Dates being interpreted weirdly

Excel auto-converts text it thinks looks like a date. A cell with 5-9 (intended as the score “5 to 9”) becomes 9-May. To avoid this:

  • Format the column as Text before pasting (rare workflow with .xlsx files).
  • Or prefix ambiguous values with a single quote: '5-9 (the quote isn’t displayed, just stops auto-conversion).
  • Or use HTML to CSV instead and import with Data → From Text/CSV, where you can set per-column types in the import wizard.

Numbers that look like text

If a column has thousand separators (1,234) or units ($1,234.56), Excel may keep them as strings. Use Data → Text to Columns (Delimited → next → next → finish) on the column to coerce them to numbers, or strip the symbols before converting.

Leading-zero IDs

Excel strips leading zeros from numeric-looking strings (0077). The converter writes cells as text by default to avoid this. If a column reverts to numbers after manual edits, pre-format it as Text via Format Cells → Text.

Privacy: nothing is uploaded

Parsing and .xlsx generation happen entirely in your browser. The HTML never reaches a server. Verify in DevTools → Network — there are zero requests when you click Download. Useful when the source HTML contains internal customer data, scraped content under NDA, or anything you wouldn’t paste into a public-facing converter.

After downloading, you might want to convert the Excel back to CSV, extract a different table to CSV, or render an Excel sheet as an HTML table for embedding back into a CMS.

Related tools

Frequently asked questions

  • How do I convert an HTML table to Excel?

    Paste your HTML (or upload a .html file) into the box above.
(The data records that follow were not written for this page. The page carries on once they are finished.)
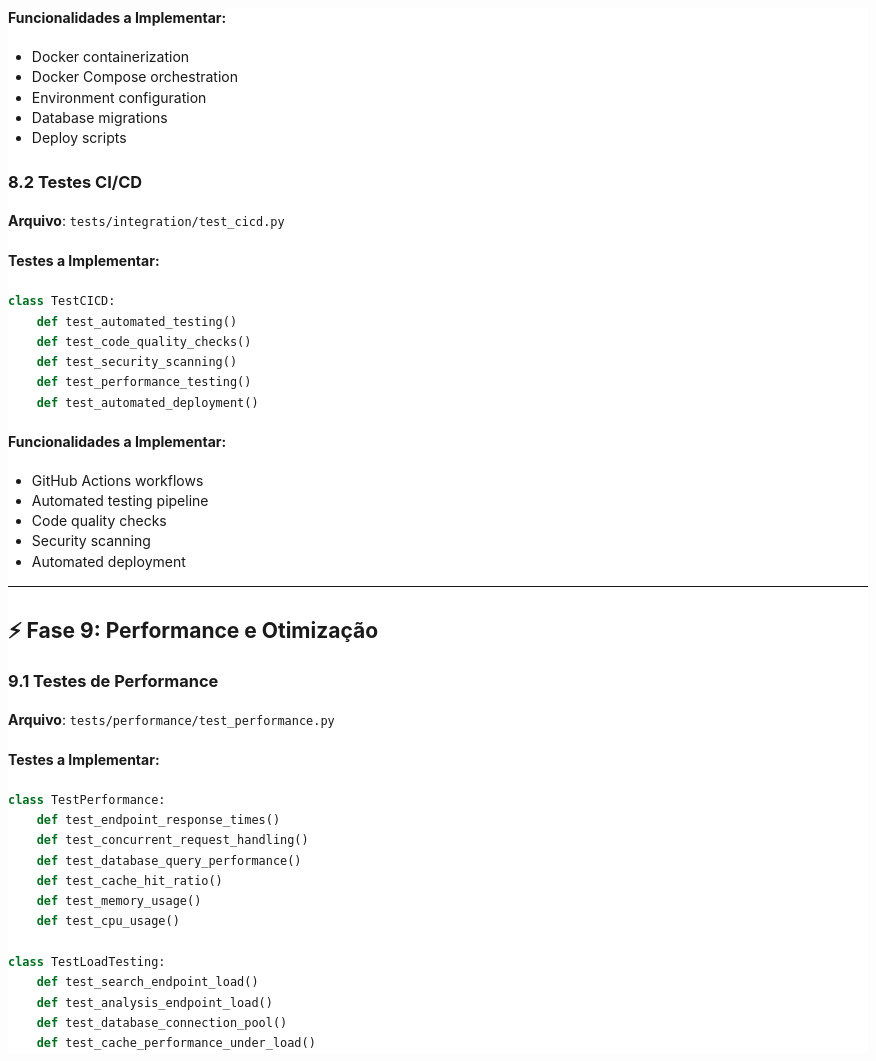 #### Funcionalidades a Implementar:
- Docker containerization
- Docker Compose orchestration
- Environment configuration
- Database migrations
- Deploy scripts

### 8.2 Testes CI/CD
**Arquivo**: `tests/integration/test_cicd.py`

#### Testes a Implementar:
```python
class TestCICD:
    def test_automated_testing()
    def test_code_quality_checks()
    def test_security_scanning()
    def test_performance_testing()
    def test_automated_deployment()
```

#### Funcionalidades a Implementar:
- GitHub Actions workflows
- Automated testing pipeline
- Code quality checks
- Security scanning
- Automated deployment

---

## ⚡ Fase 9: Performance e Otimização

### 9.1 Testes de Performance
**Arquivo**: `tests/performance/test_performance.py`

#### Testes a Implementar:
```python
class TestPerformance:
    def test_endpoint_response_times()
    def test_concurrent_request_handling()
    def test_database_query_performance()
    def test_cache_hit_ratio()
    def test_memory_usage()
    def test_cpu_usage()

class TestLoadTesting:
    def test_search_endpoint_load()
    def test_analysis_endpoint_load()
    def test_database_connection_pool()
    def test_cache_performance_under_load()
```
The tool finds every <table> in the markup, lets you pick which one, then downloads it as a real .xlsx workbook you can open in Excel, Numbers, or Google Sheets.

  • Can I convert a Wikipedia table to Excel?

    Yes. Right-click a Wikipedia article → View Page Source (or press Ctrl+U), copy the section containing the <table class="wikitable">, paste it into the input above, pick the right table from the dropdown, and download. The tool handles rowspan/colspan correctly.

  • What if there are multiple tables on the page?

    The tool lists every <table> it finds in a dropdown, labelled by row × column count, so you can pick the one you actually want. Most large pages have hidden layout tables — the row/column counts make it easy to spot the data table.

  • Is text formatting preserved (bold, links, colors)?

    No. Excel cells store plain values, not HTML. Links and inline formatting are stripped — you get the visible text only. The 'Bold first row' option applies a header style to row 1 in the .xlsx output.

  • How is this different from copy-pasting an HTML table into Excel?

    Excel's paste sometimes works, but it often misaligns columns when the page uses rowspan/colspan, breaks on multi-line cells, and pulls in styling junk. This tool parses the HTML structurally and writes a clean .xlsx — the result opens identically everywhere.

  • How big a table can it handle?

    Comfortable up to ~50,000 rows. The conversion runs in your browser using the xlsx library — no upload, no server limit, just your device's RAM. Past 100K rows you may want to split the source first.

  • Does the .xlsx have correct data types?

    Cells are written as text by default — safest for things like leading-zero IDs, ZIP codes, and phone numbers. Once in Excel you can convert columns to Number/Date with Data → Text to Columns or by re-typing the column header.

  • Is my HTML uploaded?

    No. Parsing and .xlsx generation happen entirely in your browser using DOMParser and the xlsx library. Verify in DevTools → Network — there are zero requests when you click Download.